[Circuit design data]
===
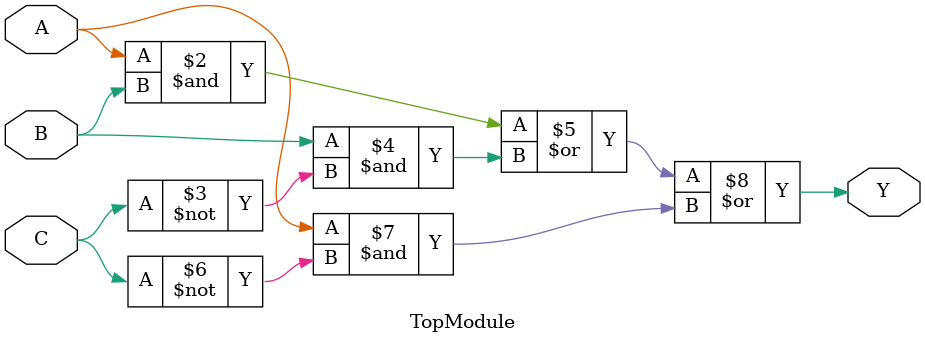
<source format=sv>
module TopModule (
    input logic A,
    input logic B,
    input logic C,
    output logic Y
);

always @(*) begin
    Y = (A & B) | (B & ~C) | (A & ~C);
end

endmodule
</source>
===
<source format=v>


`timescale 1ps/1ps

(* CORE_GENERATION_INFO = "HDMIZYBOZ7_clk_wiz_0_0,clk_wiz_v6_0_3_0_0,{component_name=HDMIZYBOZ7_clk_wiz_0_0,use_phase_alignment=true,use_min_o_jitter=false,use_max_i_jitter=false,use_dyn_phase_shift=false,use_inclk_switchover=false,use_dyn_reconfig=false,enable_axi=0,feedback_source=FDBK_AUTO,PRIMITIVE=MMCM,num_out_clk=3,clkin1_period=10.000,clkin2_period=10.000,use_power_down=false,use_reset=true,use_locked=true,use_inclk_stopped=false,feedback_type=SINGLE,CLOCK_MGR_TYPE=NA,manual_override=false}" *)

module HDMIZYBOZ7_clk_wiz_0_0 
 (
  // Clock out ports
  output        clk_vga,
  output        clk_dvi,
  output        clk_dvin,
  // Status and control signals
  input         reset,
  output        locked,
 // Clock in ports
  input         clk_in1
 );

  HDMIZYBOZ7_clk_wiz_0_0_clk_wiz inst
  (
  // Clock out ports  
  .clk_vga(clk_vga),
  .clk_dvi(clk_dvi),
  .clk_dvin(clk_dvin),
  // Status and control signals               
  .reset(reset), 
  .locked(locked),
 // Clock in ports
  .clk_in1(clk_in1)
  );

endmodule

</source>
===
**Task instructions**
Please show every line of the records that holds the word "output".

**Answer space**
    output logic Y
  output        clk_vga,
  output        clk_dvi,
  output        clk_dvin,
  output        locked,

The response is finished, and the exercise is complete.